*Work instructions*: Beginning at whichever line contains "如果大家不懂零句和流水句，可以看看这篇文章，否则很多讨论都没有意义。", reproduce each line of the records below word for word, ending with the last, and add nothing.

Material for the task Start Marker

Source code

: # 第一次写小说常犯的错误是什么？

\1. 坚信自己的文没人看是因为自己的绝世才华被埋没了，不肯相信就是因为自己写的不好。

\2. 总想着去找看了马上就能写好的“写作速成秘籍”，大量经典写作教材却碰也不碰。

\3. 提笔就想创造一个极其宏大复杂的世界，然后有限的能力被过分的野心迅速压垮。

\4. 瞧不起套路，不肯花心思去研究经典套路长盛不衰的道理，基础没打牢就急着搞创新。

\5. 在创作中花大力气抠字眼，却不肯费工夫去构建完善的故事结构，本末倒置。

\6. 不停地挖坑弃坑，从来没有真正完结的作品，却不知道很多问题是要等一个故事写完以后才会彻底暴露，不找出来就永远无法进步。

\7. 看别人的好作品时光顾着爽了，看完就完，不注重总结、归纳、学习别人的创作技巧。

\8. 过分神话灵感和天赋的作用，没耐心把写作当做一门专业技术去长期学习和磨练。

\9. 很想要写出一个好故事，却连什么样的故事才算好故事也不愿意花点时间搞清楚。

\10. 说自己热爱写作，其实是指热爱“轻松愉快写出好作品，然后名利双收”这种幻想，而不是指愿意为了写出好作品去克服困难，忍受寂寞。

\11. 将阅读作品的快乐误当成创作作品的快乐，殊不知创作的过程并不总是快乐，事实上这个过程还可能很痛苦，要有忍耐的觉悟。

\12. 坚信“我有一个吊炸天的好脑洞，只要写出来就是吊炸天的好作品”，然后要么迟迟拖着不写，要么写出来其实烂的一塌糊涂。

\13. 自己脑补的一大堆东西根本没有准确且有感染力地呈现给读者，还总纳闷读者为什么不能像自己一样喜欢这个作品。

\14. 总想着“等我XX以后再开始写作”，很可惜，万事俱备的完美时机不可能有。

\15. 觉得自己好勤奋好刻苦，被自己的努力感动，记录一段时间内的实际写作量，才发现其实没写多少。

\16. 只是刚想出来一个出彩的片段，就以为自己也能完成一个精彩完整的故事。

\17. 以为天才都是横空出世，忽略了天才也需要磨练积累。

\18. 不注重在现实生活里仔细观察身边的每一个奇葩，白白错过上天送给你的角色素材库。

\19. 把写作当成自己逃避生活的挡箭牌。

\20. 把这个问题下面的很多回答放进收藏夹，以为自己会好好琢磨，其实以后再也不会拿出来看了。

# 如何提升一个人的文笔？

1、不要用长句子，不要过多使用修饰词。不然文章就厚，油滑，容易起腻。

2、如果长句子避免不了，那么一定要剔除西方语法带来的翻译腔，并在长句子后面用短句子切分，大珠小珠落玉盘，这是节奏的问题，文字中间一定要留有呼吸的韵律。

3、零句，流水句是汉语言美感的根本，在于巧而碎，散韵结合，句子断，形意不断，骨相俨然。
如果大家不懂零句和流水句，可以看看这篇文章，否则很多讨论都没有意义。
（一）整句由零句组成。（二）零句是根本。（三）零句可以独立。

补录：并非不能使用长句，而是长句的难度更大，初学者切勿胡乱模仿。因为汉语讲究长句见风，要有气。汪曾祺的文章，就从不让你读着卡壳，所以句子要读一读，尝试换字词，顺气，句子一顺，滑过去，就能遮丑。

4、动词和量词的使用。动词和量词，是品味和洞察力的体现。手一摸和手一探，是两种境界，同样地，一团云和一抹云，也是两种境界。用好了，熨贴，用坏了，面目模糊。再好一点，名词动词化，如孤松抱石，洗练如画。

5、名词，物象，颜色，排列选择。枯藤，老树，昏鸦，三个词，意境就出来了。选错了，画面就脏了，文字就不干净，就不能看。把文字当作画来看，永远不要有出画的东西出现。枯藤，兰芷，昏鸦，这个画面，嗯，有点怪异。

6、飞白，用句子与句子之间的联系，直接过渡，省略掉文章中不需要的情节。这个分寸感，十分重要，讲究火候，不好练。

Material for the task End Marker

*Problem solution*:
如果大家不懂零句和流水句，可以看看这篇文章，否则很多讨论都没有意义。
（一）整句由零句组成。（二）零句是根本。（三）零句可以独立。

补录：并非不能使用长句，而是长句的难度更大，初学者切勿胡乱模仿。因为汉语讲究长句见风，要有气。汪曾祺的文章，就从不让你读着卡壳，所以句子要读一读，尝试换字词，顺气，句子一顺，滑过去，就能遮丑。

4、动词和量词的使用。动词和量词，是品味和洞察力的体现。手一摸和手一探，是两种境界，同样地，一团云和一抹云，也是两种境界。用好了，熨贴，用坏了，面目模糊。再好一点，名词动词化，如孤松抱石，洗练如画。

5、名词，物象，颜色，排列选择。枯藤，老树，昏鸦，三个词，意境就出来了。选错了，画面就脏了，文字就不干净，就不能看。把文字当作画来看，永远不要有出画的东西出现。枯藤，兰芷，昏鸦，这个画面，嗯，有点怪异。

6、飞白，用句子与句子之间的联系，直接过渡，省略掉文章中不需要的情节。这个分寸感，十分重要，讲究火候，不好练。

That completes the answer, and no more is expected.